In adopting a Gestaltist approach in this area, courts are not being innovative; they are merely accepting the fact that straight line measurements (i.e., weighing each individual factor separately) may not always provide the proper answers. Both the psychologist who studies human behavior, and the policeman who deals with problems on his beat, have learned that the ultimate configuration or structure that evolves from total experience is not necessarily the simple total of its constituent parts.
[3b] In this case it was reasonable and necessary for the police officers to determine the identity and address of the driver involved in the crash of the Ford. Upon their arrival at 4526 3/4 Edgewood Place, the officers saw a box containing two rolls of apparently new blue cloth lying on the grass in the middle of the night. Considered by itself, it was only a suspicious circumstance, but it was a factor to be evaluated by the officers. (Cf. People v. Blackwell, 257 Cal.App.2d 251, 254 [64 Cal.Rptr. 761].)
When the officers knocked on the door of the apartment and identified themselves, the defendant Burton bolted out the back door.  The flight of the defendant may not in and of itself constitute probable cause for his arrest, but flight can constitute evidence of consciousness of guilt which can be coupled with other relevant facts in the ultimate determination of probable cause. (People v.

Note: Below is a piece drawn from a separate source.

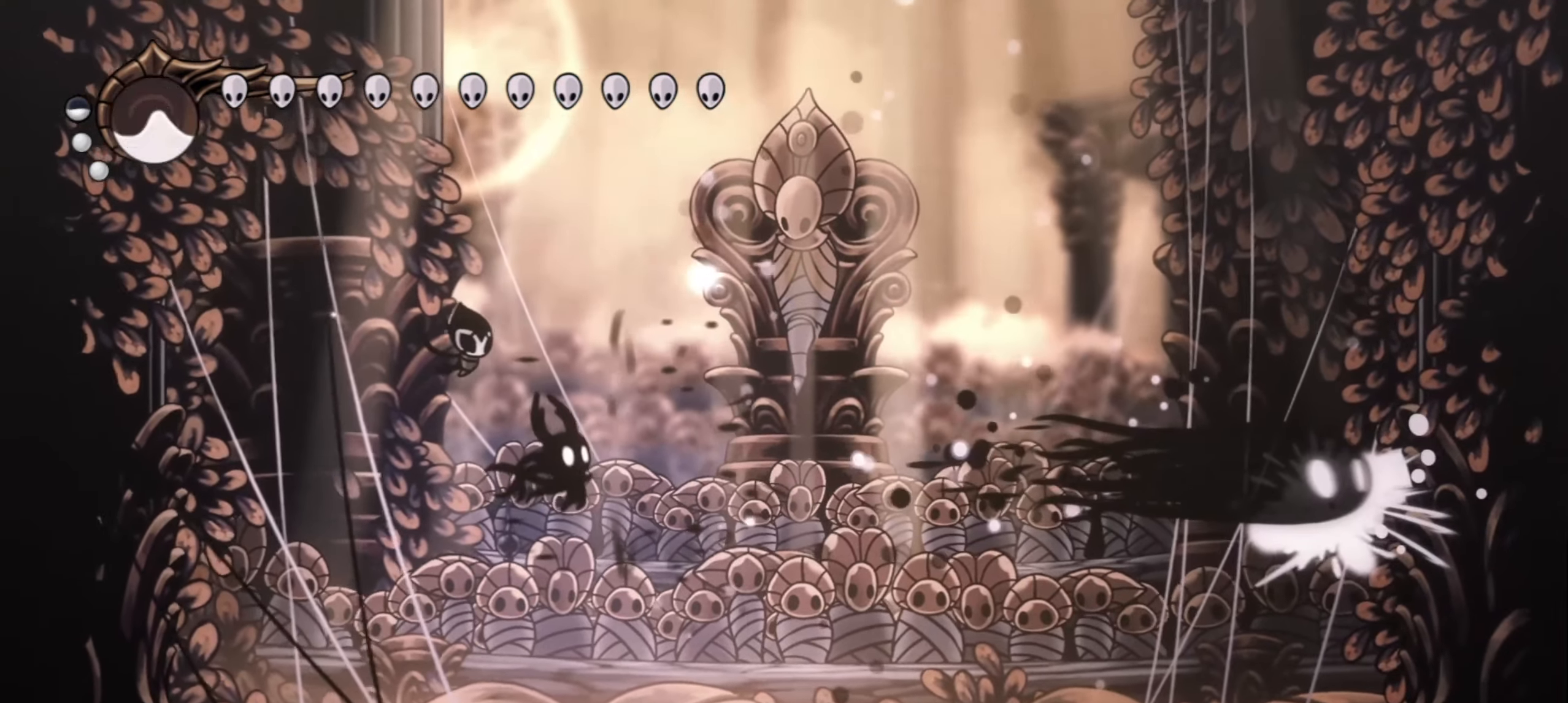
{"keys": ["c", "right"], "events": [[250, "c", "down"], [333, "c", "up"], [433, "c", "down"]]}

Leos, 265 Cal.App.2d 822, 825 [71 Cal.Rptr. 614].)
[3c] The defendant Burton left the door of the apartment
open when he made his hasty exit and Officer Brackley was able to see a number of stereo tapes in the apartment which he believed resembled the tapes he had previously seen in the Ford. While it is true that the officer could not say with certainty that these were similar tapes, there must only be a reasonable belief that the tapes were similar and that the items were stolen. (Cf People v. Baker, 267 Cal.App.2d 916, 919 [73 Cal.Rptr. 455] In re Collins, 271 Cal.App.2d 195 [76 Cal.Rptr. 622].)
In conclusion, while each factor previously considered may not have been sufficient by itself for probable cause to arrest the defendant, the totality of circumstances justifies his arrest. The search of the apartment was incidental to the arrest of the defendant just outside the apartment and was contemporaneous with the arrest; only the premises immediately involved were searched; and only contraband connected with the alleged crime was seized.
Let a peremptory writ of mandate issue requiring the Superior Court of Los Angeles County to annul its action of April 7, 1969, suppressing evidence in People v. Burton, case number A 238415, and to make a new and different order denying the motion to suppress evidence.
Fourt, Acting P.J., and Lillie, J., concurred.
The petition of the real party in interest for a hearing by the Supreme Court was denied October 1, 1969.